"Freakonomics" by Steven D. Levitt and Stephen J. Dubner

Review by Borodutch

The authors published "Freakonomics" in 2005, and only 18 years later, I read it. Even though I love funky economics and cognitive psychology books, I have missed out on this title for so long. One could say that "Freakonomics" is a grandparent of "Thinking, Fast and Slow" as it exposes many counter-intuitive concepts from everyday life.

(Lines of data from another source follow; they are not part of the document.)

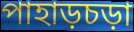
পাহাড়চড়া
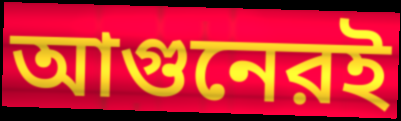
আগুনেরই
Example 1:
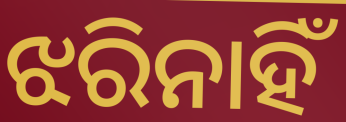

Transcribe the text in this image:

ଝରିନାହିଁ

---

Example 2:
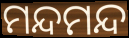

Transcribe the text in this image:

ମନ୍ଦମନ୍ଦ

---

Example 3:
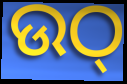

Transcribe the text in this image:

ଉଠ୍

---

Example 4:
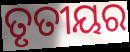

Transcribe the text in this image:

ତୃତୀୟର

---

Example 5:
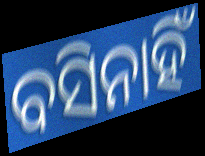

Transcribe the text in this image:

ବସିନାହିଁ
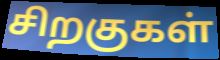
சிறகுகள்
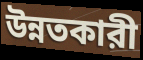
উন্নতকারী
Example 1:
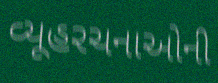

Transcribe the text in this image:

વ્યૂહરચનાઓની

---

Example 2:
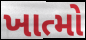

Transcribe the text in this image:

ખાત્મો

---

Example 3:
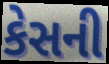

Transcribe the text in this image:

કેસની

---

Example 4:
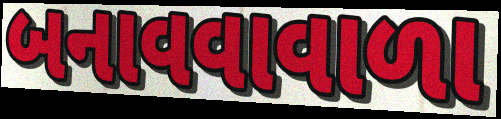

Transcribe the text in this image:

બનાવવાવાળા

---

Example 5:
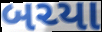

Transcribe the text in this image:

બચ્યા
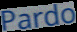
Pardo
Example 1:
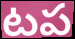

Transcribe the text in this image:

టప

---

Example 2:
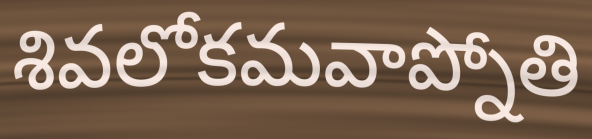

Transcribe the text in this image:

శివలోకమవాప్నోతి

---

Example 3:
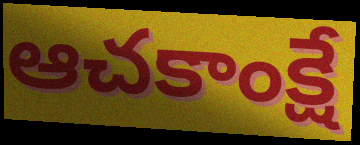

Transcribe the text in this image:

ఆచకాంక్షే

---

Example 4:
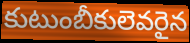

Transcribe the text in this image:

కుటుంబీకులెవరైన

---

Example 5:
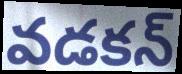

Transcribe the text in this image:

వడకన్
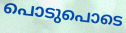
പൊടുപൊടെ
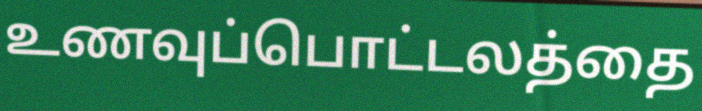
உணவுப்பொட்டலத்தை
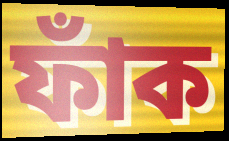
ফাঁক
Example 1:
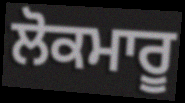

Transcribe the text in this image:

ਲੋਕਮਾਰੂ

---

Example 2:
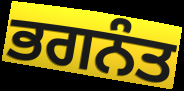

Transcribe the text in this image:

ਭਗਨੰਤ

I loved the book! Even being 18 years old, it still surprised me with the presented concepts, which tells you how deep the biases and fallacies are enrooted into our psyche! The authors cover the following topics:

  1. Why and how do people cheat — and how to prevent it?
  2. How information asymmetry works and the ways to overcome it.
  3. How do drug gangs operate and coordinate, and why is the bottom of the operation poor?
  4. What is the connection between banning abortions and rising crime in 20 years?
  5. How does systematic racism work, and why parenting matters less than we think?

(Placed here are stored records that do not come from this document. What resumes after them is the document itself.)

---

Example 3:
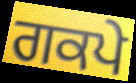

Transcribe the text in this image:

ਗਕਪੇ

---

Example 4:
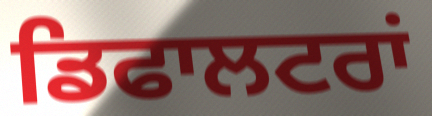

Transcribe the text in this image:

ਡਿਫਾਲਟਰਾਂ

Because I live in 2023 and not in 2005, I also enjoyed the additional chapters that go into depth on how the book's central concepts were conceived. The authors surprised me because the main ideas weren't brought up for the book but instead were the result of multiple research papers and publications. The more you know!

If you haven't read "Freakonomics" just yet, I highly suggest consuming this brilliant content!